January 31, February 3, 11, 21, 27, March 7
Meet Me in St. Louis: A Performance on Screen
The Irish Rep drew raves for its abridged virtual version of the 1989 Broadway musical Meet Me in St. Louis, itself based on the 1944 Christmas movie and the 1941-42 Kensington Stories by Sally Benson. This online production was adapted and directed by Charlotte Moore, who played Anna Smith in the original Broadway cast; the book is by Hugh Wheeler, with songs (“The Trolley Song,” “The Boy Next Door,” and “Have Yourself a Merry Little Christmas”) by Hugh Martin and Ralph Blane. Shereen Ahmed stars as Esther Smith, with Melissa Errico as Mrs. Smith, Max Von Essen as John Truitt, Ali Ewoldt as Rose Smith, and Ian Holcomb as Warren Sheffield, along with William Bellamy, Rufus Collins, Kerry Conte, Kathy Fitzgerald, Austyn Johnson, Jay Aubrey Jones, Kylie Kuioka, and Ashley Robinson.

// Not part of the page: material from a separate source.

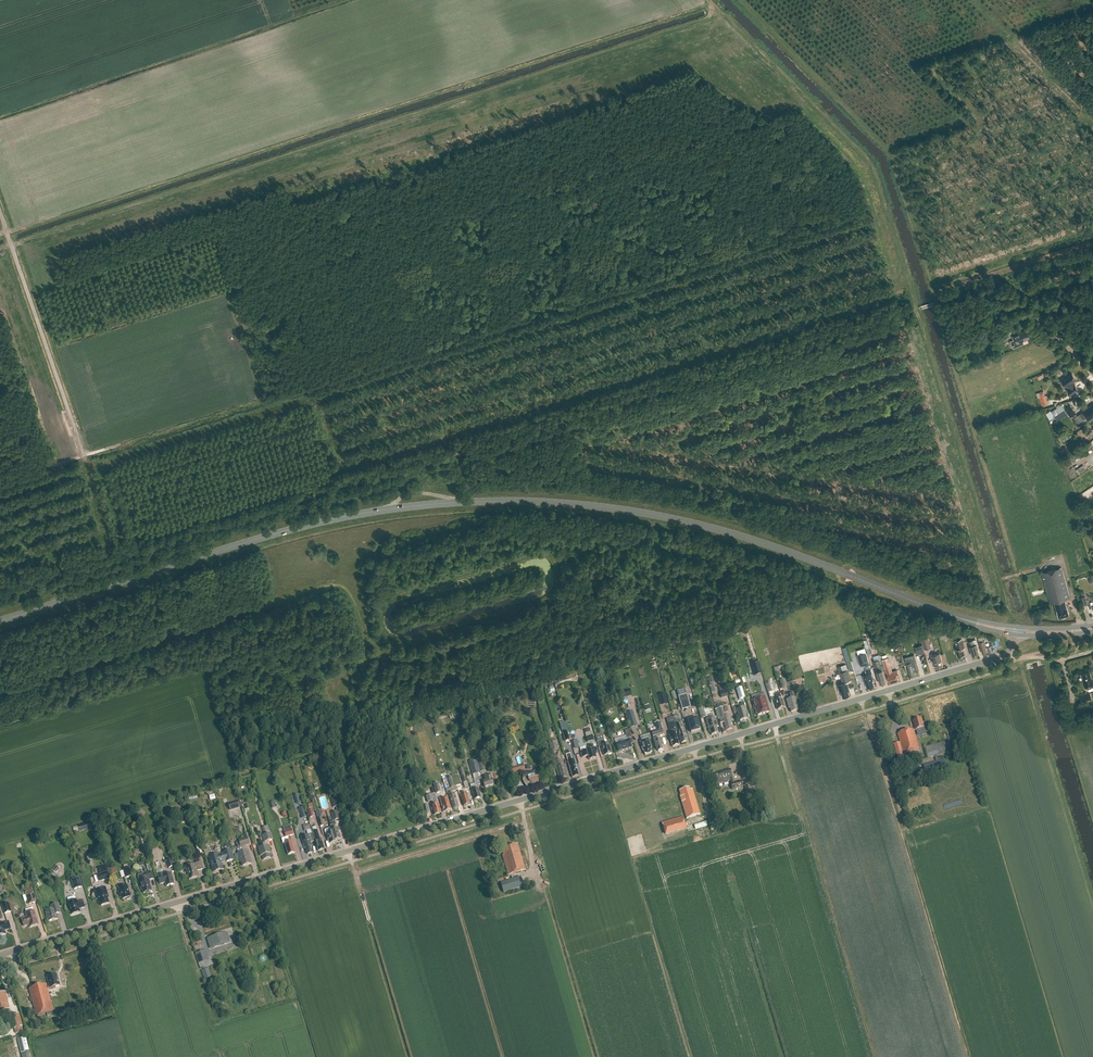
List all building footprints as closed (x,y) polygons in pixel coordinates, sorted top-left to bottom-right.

BONUS I: January 29, $10, 3:00
The Gifts You Gave to the Dark, Origin 1st Irish Theatre Festival
In May, the Irish Rep premiered Darren Murphy’s The Gifts You Gave to the Dark, a short play told over a smartphone, one of the first livestreamed theatrical works to deal with Covid-19, as Tom (Marty Rea), sick with the novel coronavirus, cannot visit his mother, Rose (Marie Mullen), who is dying and being cared for by her brother, Larry (Seán McGinley). You can watch a rebroadcast on January 29 at 3:00 as part of the Origin 1st Irish Theatre Festival.

BONUS II: Ongoing
Plaguey Hill: A New Work by Paul Muldoon
The Irish Rep is currently streaming Plaguey Hill, a twenty-minute piece featuring fifteen newly composed sonnets by Paul Muldoon (Incantata, The Dead, 1904) about how he is dealing with the lockdown, read by Liev Schreiber onstage at the Rep, with gorgeous musical interludes by saxophonist Lenny Pickett.